There are some interests in MRAM for use in military applications. There are many systems that rely on battery-backed SRAM. Those applications have inherent reliability issues with the battery. MRAM is a more reliable alternative that the military is already aware of. Honeywell has licensed Freescale's MRAM technology for military and aerospace applications.

With improvements in MRAM technology, embedded systems could undergo a radical change in architecture. To date, MRAM has the best potential to replace the RAM+Flash memories in embedded microcontrollers. Typically RAM is used for data storage and Flash is used as the program memory. MRAM would be able to replace both memories to allow a single-memory architecture. There are chip-specific ROM codes in microcontrollers that can be replaced with MRAM to provide fast field-programmable upgrades to those codes.

With much larger systems, the microprocessor interacts with RAM memory which provides fast write and read capabilities. DRAM is used as a temporary storage area for chunks of the application program. And a hard drive is used to store non-volatile information for the application software and data, but it is slow to read and write. Once MRAM is capable of replacing all of these storage devices, we will be able to have PCs and other systems that can boot up instantaneously and resume operation from where it left off. These exceptional features of MRAM can open up interesting market opportunities for this technology.
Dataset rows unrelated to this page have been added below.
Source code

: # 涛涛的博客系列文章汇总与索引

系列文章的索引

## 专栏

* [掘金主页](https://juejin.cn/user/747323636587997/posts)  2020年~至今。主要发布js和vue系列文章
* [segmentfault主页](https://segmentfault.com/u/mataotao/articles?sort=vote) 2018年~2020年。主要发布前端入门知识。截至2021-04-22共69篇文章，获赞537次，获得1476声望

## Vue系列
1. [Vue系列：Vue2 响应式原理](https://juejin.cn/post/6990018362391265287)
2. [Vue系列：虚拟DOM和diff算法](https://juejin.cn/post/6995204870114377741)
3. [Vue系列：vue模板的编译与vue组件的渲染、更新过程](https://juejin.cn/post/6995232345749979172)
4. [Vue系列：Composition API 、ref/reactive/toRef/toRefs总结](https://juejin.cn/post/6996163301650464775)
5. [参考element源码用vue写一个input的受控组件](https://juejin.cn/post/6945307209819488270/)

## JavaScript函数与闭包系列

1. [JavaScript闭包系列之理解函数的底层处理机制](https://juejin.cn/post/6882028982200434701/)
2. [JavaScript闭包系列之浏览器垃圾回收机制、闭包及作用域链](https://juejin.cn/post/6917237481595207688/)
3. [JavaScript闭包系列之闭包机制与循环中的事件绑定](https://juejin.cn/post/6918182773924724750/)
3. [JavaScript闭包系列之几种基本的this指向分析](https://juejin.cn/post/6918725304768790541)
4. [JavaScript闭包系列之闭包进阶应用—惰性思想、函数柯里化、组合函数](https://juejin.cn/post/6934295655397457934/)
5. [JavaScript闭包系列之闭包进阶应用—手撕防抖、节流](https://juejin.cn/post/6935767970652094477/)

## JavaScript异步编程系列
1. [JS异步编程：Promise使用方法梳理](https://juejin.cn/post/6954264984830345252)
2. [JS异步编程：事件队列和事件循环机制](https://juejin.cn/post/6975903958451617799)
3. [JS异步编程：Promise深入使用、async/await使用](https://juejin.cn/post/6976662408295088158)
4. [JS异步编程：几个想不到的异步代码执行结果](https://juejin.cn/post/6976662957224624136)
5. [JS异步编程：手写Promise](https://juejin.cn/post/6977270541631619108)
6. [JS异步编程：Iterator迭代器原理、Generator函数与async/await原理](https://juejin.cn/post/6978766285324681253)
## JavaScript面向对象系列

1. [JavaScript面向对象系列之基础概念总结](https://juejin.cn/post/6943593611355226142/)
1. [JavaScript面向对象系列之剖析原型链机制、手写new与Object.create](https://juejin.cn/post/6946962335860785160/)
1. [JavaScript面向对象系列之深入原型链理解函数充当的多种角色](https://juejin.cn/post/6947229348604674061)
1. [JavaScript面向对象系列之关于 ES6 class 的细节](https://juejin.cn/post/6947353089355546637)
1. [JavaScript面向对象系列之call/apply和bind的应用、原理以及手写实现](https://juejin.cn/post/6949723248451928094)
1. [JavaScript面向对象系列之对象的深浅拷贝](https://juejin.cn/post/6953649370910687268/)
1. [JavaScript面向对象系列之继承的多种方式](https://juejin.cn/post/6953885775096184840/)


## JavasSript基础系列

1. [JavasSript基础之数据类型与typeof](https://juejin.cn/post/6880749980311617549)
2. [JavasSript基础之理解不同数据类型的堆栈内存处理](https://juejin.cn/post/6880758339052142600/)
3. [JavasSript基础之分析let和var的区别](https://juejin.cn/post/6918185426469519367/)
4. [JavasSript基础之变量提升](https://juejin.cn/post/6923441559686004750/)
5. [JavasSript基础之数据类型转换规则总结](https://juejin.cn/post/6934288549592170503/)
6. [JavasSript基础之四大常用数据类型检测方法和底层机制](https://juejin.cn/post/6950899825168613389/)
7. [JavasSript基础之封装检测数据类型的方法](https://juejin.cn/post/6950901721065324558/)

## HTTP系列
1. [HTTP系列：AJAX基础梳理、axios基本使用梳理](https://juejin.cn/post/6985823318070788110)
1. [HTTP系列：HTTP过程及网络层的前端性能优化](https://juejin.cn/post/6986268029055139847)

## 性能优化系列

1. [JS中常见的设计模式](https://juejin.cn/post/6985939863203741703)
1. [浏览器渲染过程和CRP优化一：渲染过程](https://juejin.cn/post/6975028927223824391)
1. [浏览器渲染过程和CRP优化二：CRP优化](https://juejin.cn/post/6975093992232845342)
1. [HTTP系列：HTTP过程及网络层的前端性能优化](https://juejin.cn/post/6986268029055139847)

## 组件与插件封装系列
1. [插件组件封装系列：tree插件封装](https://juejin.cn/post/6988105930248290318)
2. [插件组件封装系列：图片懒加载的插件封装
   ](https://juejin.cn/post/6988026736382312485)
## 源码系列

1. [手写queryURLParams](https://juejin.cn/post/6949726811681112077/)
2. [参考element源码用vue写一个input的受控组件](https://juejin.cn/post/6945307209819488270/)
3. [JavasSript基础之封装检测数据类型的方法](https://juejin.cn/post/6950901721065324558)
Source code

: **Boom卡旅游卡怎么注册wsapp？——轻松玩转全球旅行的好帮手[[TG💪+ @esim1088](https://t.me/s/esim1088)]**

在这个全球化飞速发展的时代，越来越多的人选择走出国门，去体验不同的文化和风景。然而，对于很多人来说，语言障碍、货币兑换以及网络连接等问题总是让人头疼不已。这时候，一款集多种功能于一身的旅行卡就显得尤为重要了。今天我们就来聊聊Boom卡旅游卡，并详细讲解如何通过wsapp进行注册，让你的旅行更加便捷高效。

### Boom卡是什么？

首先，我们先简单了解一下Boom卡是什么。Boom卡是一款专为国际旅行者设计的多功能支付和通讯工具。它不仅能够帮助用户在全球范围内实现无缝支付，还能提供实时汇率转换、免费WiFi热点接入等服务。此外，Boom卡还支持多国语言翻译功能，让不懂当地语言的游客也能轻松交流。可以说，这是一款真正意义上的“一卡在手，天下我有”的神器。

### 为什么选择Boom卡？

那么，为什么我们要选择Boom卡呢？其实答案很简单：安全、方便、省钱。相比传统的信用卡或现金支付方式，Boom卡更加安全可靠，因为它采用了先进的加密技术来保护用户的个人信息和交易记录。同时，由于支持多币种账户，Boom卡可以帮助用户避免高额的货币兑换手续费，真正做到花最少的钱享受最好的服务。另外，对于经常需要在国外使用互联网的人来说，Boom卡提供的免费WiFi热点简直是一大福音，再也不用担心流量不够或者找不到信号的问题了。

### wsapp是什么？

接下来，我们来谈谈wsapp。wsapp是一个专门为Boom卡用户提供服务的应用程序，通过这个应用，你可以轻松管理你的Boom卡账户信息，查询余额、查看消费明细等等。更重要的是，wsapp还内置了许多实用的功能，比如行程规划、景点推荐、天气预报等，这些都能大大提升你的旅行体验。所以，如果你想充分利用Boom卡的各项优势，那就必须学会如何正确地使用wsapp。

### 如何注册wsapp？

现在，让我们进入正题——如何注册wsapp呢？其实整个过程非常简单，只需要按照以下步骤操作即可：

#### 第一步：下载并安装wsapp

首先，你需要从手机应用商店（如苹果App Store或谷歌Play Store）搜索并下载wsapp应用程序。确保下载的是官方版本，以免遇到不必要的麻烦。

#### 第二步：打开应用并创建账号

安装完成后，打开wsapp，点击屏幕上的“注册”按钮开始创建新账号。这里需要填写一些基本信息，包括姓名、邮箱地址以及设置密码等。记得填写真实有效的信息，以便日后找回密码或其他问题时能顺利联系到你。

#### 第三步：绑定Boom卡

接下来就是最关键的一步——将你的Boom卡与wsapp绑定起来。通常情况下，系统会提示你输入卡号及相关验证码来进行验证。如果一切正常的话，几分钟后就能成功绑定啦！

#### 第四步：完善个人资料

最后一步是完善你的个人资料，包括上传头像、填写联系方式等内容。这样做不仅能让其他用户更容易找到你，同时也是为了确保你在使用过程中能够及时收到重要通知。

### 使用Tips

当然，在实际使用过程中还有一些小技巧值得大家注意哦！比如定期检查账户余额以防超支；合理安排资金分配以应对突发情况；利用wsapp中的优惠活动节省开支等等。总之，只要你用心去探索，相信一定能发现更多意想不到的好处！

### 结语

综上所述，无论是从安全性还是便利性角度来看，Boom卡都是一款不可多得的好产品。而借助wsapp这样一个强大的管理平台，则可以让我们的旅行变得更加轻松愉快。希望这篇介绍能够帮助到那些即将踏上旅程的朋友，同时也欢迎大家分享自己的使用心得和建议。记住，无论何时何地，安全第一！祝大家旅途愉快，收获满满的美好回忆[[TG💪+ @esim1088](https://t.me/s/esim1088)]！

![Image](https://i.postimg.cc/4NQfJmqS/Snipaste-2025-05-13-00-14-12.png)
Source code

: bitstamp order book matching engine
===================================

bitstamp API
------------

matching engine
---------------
Currently, there is no universal memory. All memories have tradeoffs in write cycling endurance, write-read speeds, data retention, array density, power consumption, and price. All of the current memories on the market have inherent limitations that prevent it from having the best features of all the memory types. However, MRAM, with all its advantages is uniquely positioned to become the universal memory as the technology is further refined. The Freescale productisation of the first MRAM memory has flashed a sign of new things to come.